:: MATERIAL FOR THIS TASK ::
+++
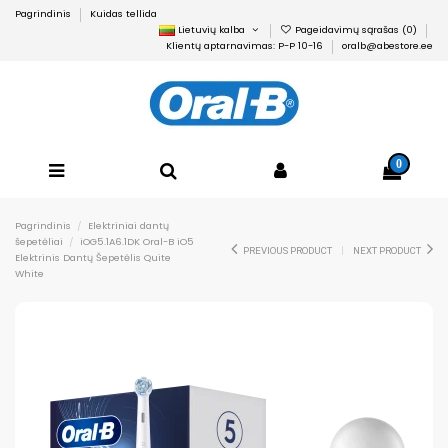
Pagrindinis
Kuidas tellida
Lietuvių kalba
Pageidavimų sąrašas (
0
)
Klientų aptarnavimas: P-P 10-16
oralb@abestore.ee
0
Pagrindinis
Elektriniai dantų
šepetėliai
iOG5.1A6.1DK Oral-B iO5
PREVIOUS PRODUCT
NEXT PRODUCT
Elektrinis Dantų Šepetėlis Quite
White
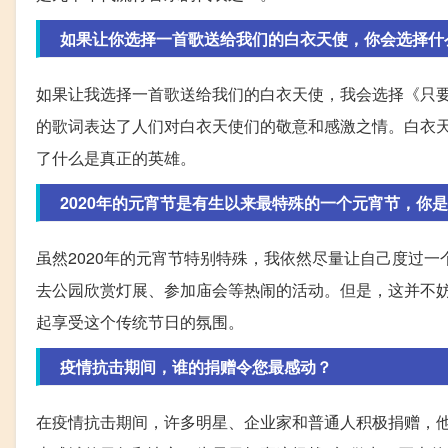
如果让你选择一首歌送给我们的白衣天使，你会选择什
如果让我选择一首歌送给我们的白衣天使，我会选择《只
的歌词表达了人们对白衣天使们的敬意和感激之情。白衣
了什么是真正的英雄。
2020年的元宵节是有生以来最特殊的一个元宵节，你
虽然2020年的元宵节特别特殊，我依然尽量让自己度过
去公园欣赏灯展、参加庙会等热闹的活动。但是，这并不
起享受这个传统节日的氛围。
疫情抗击期间，谁的捐赠令您最感动？
在疫情抗击期间，许多明星、企业家和普通人积极捐赠，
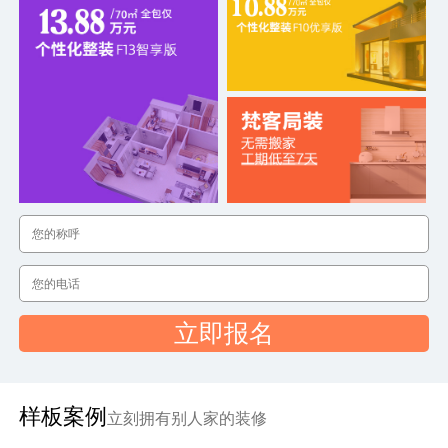
立即报名
样板案例
立刻拥有别人家的装修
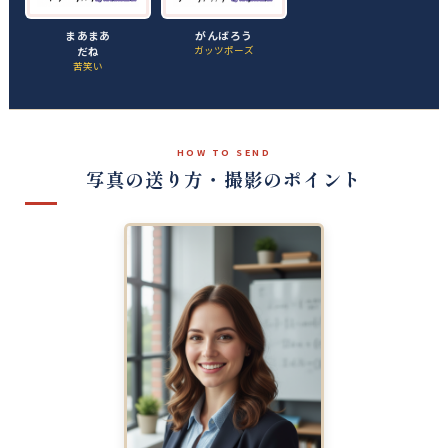
まあまあ
がんばろう
だね
ガッツポーズ
苦笑い
HOW TO SEND
写真の送り方・撮影のポイント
+++
:: EXERCISE OBJECTIVE ::
Reproduce all of the data with every "PRODUCT" switched to "ITEM" and nothing else altered. Leave the pictures out of your answer.

:: RESPONSE TO THE EXERCISE ::
Pagrindinis
Kuidas tellida
Lietuvių kalba
Pageidavimų sąrašas (
0
)
Klientų aptarnavimas: P-P 10-16
oralb@abestore.ee
0
Pagrindinis
Elektriniai dantų
šepetėliai
iOG5.1A6.1DK Oral-B iO5
PREVIOUS ITEM
NEXT ITEM
Elektrinis Dantų Šepetėlis Quite
White
如果让你选择一首歌送给我们的白衣天使，你会选择什
如果让我选择一首歌送给我们的白衣天使，我会选择《只
的歌词表达了人们对白衣天使们的敬意和感激之情。白衣
了什么是真正的英雄。
2020年的元宵节是有生以来最特殊的一个元宵节，你
虽然2020年的元宵节特别特殊，我依然尽量让自己度过
去公园欣赏灯展、参加庙会等热闹的活动。但是，这并不
起享受这个传统节日的氛围。
疫情抗击期间，谁的捐赠令您最感动？
在疫情抗击期间，许多明星、企业家和普通人积极捐赠，
立即报名
样板案例
立刻拥有别人家的装修
まあまあ
がんばろう
だね
ガッツポーズ
苦笑い
HOW TO SEND
写真の送り方・撮影のポイント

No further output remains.